- [EXERCISE PROMPT]:
The answer must be an exact copy of the entries that follow, with all images removed.

Start of MATERIAL FOR THIS EXERCISE

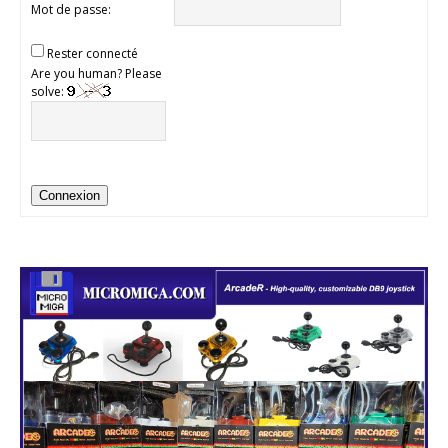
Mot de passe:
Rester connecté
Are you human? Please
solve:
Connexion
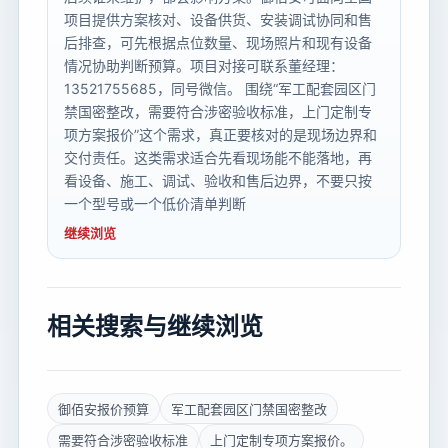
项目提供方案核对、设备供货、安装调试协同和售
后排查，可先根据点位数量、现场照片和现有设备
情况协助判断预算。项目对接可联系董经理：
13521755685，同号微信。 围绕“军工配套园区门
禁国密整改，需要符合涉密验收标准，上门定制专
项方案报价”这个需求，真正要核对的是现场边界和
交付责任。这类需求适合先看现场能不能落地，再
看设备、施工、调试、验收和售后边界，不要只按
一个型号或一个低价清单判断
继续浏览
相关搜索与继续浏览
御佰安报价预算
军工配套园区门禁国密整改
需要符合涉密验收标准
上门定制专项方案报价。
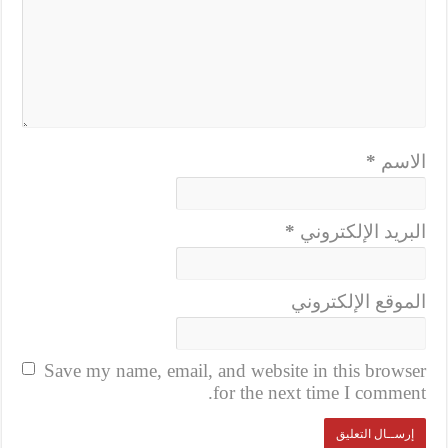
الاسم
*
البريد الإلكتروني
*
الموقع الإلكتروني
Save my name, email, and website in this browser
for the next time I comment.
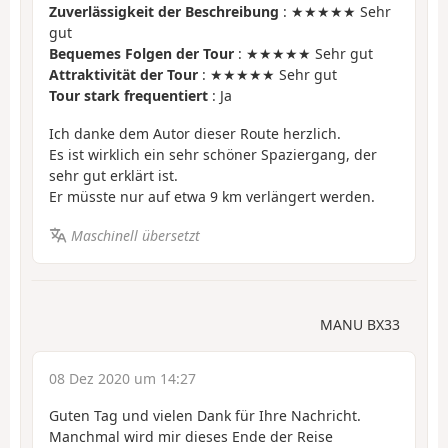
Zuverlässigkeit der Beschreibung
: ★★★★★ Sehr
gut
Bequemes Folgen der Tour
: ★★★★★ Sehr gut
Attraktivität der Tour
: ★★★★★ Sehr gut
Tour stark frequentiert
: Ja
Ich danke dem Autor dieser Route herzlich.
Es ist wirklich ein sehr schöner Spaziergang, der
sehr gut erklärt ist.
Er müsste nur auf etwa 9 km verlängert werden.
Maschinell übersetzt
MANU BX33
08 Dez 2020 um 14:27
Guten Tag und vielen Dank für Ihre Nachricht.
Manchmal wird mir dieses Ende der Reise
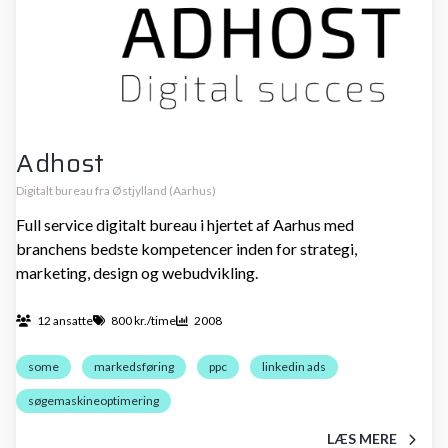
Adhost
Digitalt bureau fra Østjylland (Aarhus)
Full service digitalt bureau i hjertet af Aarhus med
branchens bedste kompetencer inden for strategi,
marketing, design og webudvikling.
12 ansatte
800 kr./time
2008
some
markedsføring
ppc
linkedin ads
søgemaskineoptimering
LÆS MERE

End of MATERIAL FOR THIS EXERCISE

- [ANSWER TO THIS EXERCISE]:
Mot de passe:
Rester connecté
Are you human? Please
solve:
Connexion
项目提供方案核对、设备供货、安装调试协同和售
后排查，可先根据点位数量、现场照片和现有设备
情况协助判断预算。项目对接可联系董经理：
13521755685，同号微信。 围绕“军工配套园区门
禁国密整改，需要符合涉密验收标准，上门定制专
项方案报价”这个需求，真正要核对的是现场边界和
交付责任。这类需求适合先看现场能不能落地，再
看设备、施工、调试、验收和售后边界，不要只按
一个型号或一个低价清单判断
继续浏览
相关搜索与继续浏览
御佰安报价预算
军工配套园区门禁国密整改
需要符合涉密验收标准
上门定制专项方案报价。
الاسم
*
البريد الإلكتروني
*
الموقع الإلكتروني
Save my name, email, and website in this browser
for the next time I comment.
Zuverlässigkeit der Beschreibung
: ★★★★★ Sehr
gut
Bequemes Folgen der Tour
: ★★★★★ Sehr gut
Attraktivität der Tour
: ★★★★★ Sehr gut
Tour stark frequentiert
: Ja
Ich danke dem Autor dieser Route herzlich.
Es ist wirklich ein sehr schöner Spaziergang, der
sehr gut erklärt ist.
Er müsste nur auf etwa 9 km verlängert werden.
Maschinell übersetzt
MANU BX33
08 Dez 2020 um 14:27
Guten Tag und vielen Dank für Ihre Nachricht.
Manchmal wird mir dieses Ende der Reise
Adhost
Digitalt bureau fra Østjylland (Aarhus)
Full service digitalt bureau i hjertet af Aarhus med
branchens bedste kompetencer inden for strategi,
marketing, design og webudvikling.
12 ansatte
800 kr./time
2008
some
markedsføring
ppc
linkedin ads
søgemaskineoptimering
LÆS MERE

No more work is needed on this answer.